Deze pagina is gevalideerd

Costa-Rica wordt door haar bezocht; ten minste men vindt daar deze soort in bepaalde jaargetijden. In het Westen van Europa is zij, vooral des winters, vrij algemeen, doch bezuiden Denemarken en Schotland schijnt zij niet of zeer zelden te broeijen. Men zegt dat zij in ons land op Borkum broeijen, doch dit heb ik nimmer bevestigd gevonden, ofschoon het zeer wel mogelijk is, dat zij ook op de eilanden Texel, Vlieland en Terschelling nu en dan nestelen, daar in deze streken zeer dikwijls vele Eenden broeijen, die men als zoodanig in geen ander oord van ons vaderland aantreft. Daarenboven is er zoo weinig communicatie (vooral wat de Eenden betreft) tusschen deze eilanden en het vasteland, dat we in werkelijkheid niet weten, welke vogels aldaar broeijen of overwinteren. Siberië, Zweden en Noorwegen, Noord-Azië en Noord-Amerika, alsmede het geheele Noorden van Rusland, IJsland en Groenland, zijn de eigenlijke broeiplaatsen dezer soort.

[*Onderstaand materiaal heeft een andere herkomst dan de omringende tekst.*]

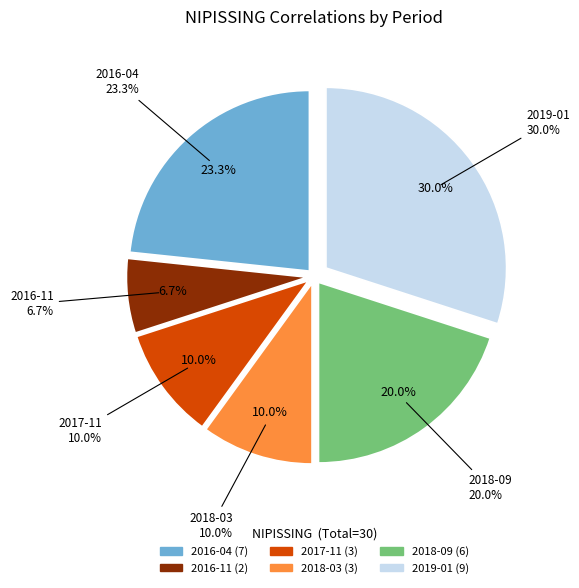

Count the number of slices in the pie.

6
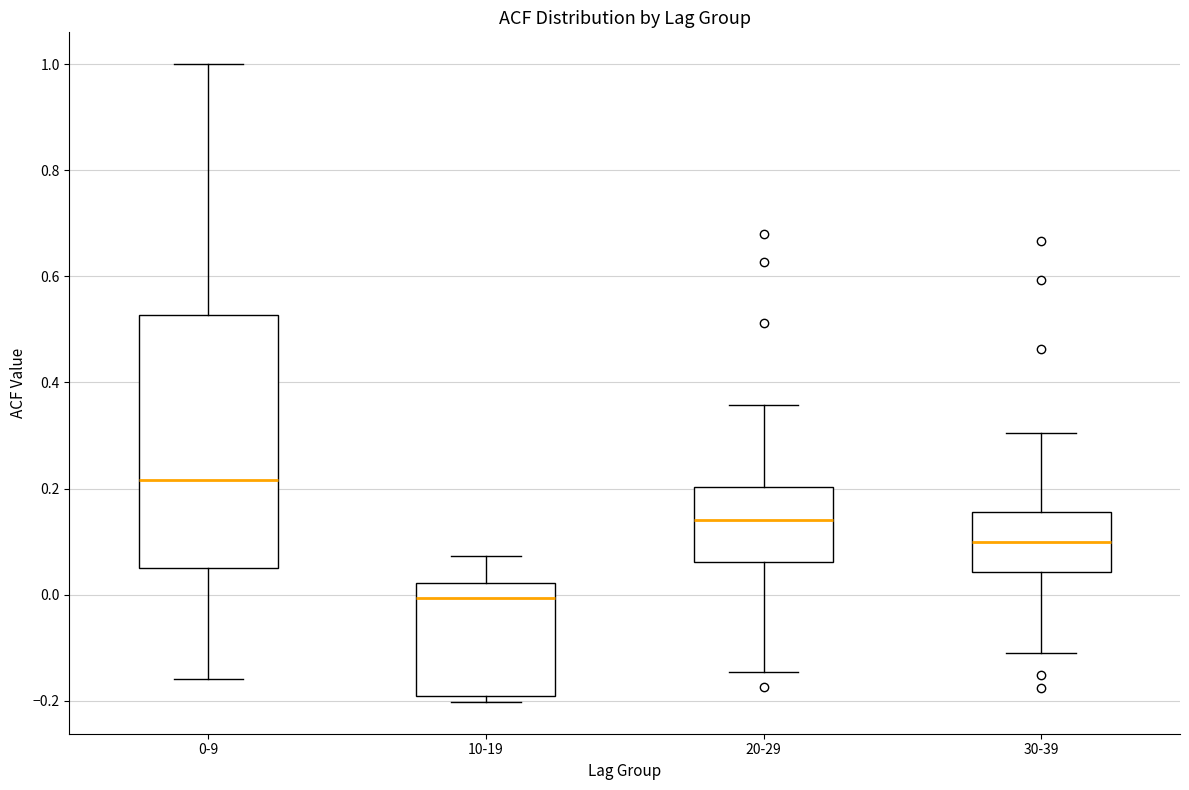

Reading left to right, transcribe this box plot: for each box, give where its median line is, the range the box spans, and where its two whiskers end, as read against the y-axis. The values are not printed on the chart, so give them approximately, as read against the axis.

0-9: median 0.22, box 0.06 to 0.52, whiskers -0.16 to 1.00
10-19: median 0.00, box -0.20 to 0.02, whiskers -0.20 (just below the box's lower edge) to 0.08
20-29: median 0.14, box 0.06 to 0.20, whiskers -0.14 to 0.36
30-39: median 0.10, box 0.04 to 0.16, whiskers -0.10 to 0.30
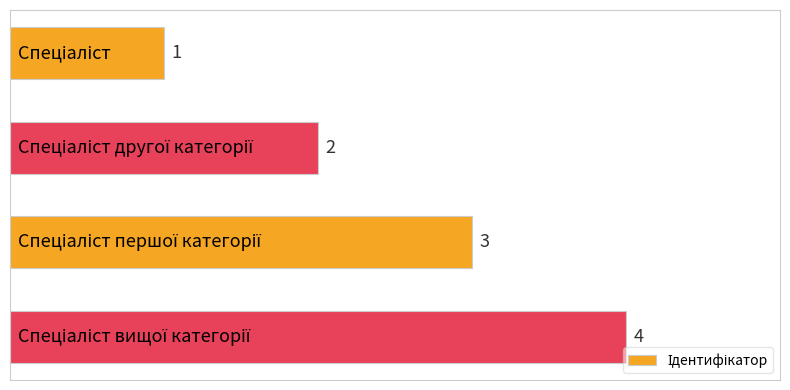

What is the difference between the maximum and minimum values?

3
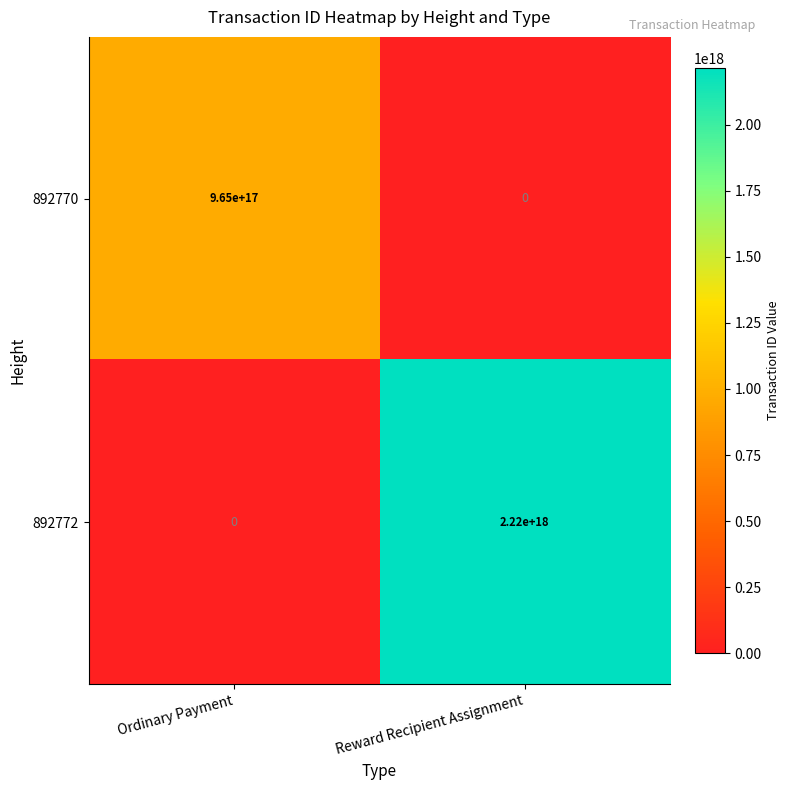

Which series has the largest total across all categories?

892772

Naar gelang van de localiteit, begint de paartijd omstreeks Maart of April, soms later. Het nest wordt in eene holte of oneffenheid van den grond, tusschen hoog gras of onder afhangende boomtakken nabij het water aangelegd. De 7 à 10 eijeren zijn, even als de vogel zelf, langer en spitser dan die van andere Eenden, licht groenachtig grijs, gelijk die der Wilde Eend, en worden, zoo als trouwens bij alle soorten van Eenden is opgemerkt, alleen door het wijfje bebroeid. Als zij het nest verlaat, of als het aantal eijeren nog niet is uitgelegd, bedekt zij telkens, alvorens zich te verwijderen, de geheele oppervlakte met biezen of bladeren, en weet dit zoo net en natuurlijk te verbergen, dat het bijna onmogelijk is, het te vinden, zelfs al ziet men de Eend van de plaats wegzwemmen.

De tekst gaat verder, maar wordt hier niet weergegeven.